Algunos seguimos pensando que equiparar la situación de Catalunya a un diagnóstico de pre-totalitarismo no es el método más preciso para definir tanto lo que está pasando como lo que estamos pretendiendo no reconocer que pasa. Pero lo que está pasando manifiesta anomalías cada vez más alarmantes y sin referentes inmediatos de salida.
Pasar del insulto a la agresión es algo extremadamente sombrío. Altera consensos mínimos, deslegitima instituciones, propugna que la calle no sea de todos. La agresión verbal o física es la negación de aquellas virtudes cívicas que son el sustento de una sociedad abierta y avanzada.
Tras la agresión incalificable, la lógica electoralista de sacar provecho en uno u otro sentido impide acotar los márgenes de la agresión hasta lograr que lo que pueden ser actos de violencia anormal lleguen a considerarse “la normalidad”. Un horizonte de conflictividad generalizada no es el actual: pero es cierto que a menudo está fallando de modo deliberado la acotación razonada del conflicto, del creciente descontrol.
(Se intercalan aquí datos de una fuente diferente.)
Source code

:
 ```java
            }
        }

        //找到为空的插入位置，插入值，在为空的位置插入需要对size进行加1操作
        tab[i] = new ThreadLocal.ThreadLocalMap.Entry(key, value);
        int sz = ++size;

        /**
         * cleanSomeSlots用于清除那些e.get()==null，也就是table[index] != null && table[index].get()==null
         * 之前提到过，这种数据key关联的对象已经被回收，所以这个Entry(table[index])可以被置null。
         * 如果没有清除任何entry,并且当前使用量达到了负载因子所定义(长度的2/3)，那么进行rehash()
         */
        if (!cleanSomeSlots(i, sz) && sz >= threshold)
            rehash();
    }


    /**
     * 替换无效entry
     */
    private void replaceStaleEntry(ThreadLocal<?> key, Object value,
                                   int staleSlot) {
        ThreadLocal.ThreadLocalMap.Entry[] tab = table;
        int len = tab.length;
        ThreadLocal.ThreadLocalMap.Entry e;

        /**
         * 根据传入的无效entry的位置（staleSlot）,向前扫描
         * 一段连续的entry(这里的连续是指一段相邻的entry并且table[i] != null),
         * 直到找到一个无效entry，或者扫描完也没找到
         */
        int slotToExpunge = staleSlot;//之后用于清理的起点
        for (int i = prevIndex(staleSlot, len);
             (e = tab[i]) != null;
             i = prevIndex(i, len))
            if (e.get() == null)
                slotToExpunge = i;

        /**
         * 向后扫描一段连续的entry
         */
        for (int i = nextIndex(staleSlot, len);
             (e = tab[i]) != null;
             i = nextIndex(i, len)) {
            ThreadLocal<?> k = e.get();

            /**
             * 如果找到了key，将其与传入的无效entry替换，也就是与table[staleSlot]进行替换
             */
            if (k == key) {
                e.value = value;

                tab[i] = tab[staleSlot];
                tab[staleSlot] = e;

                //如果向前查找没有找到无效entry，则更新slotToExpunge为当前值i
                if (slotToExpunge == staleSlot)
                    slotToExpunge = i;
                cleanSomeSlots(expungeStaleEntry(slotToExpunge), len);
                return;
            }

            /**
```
Cuando la percepción cuenta más que el ejercicio de la ley algo se está trastocando en una sociedad. Ocurre lo mismo cuando la emocionalidad intenta suplantar las formas de la legalidad. Por ejemplo: cuando se habla de crispación, la reacción tan nerviosa y la retórica agresiva de los opinantes del independentismo indica que algo se les está yendo de las manos y que cada vez pueden recurrir menos al antiguo excepcionalismo de un oasis catalán.
En política la violencia es, finalmente, la consecuencia de una crisis de autoridad. Si se le suma la confrontación electoral europea, que no es sino un apunte de lo que comienza a ser un cuadro clínico de fractura social, la irresponsabilidad institucional es un factor de peso, sin que se pueda contar con paliativos de racionalidad política.
En la Catalunya de ahora mismo se están dando algunos conatos y erupciones concretas de violencia de baja intensidad, con el agravante de que acostumbran a ser elementos innegables de intimidación y formas ilícitas de coartar la libertad ajena. Todo lo contrario de lo que exige la convivencia y, más en concreto, una lid electoral según los cánones del pluralismo y la garantía del Derecho. En fin, la ley es la suprema garantía frente a toda forma de violencia.
Ojalá esa sea una fase breve y fugaz, para bien de la sociedad catalana, sean cuales sean las diversas preferencias políticas. De lo contrario, ¿estamos en el umbral tan resbaladizo de una paranoia secesionista?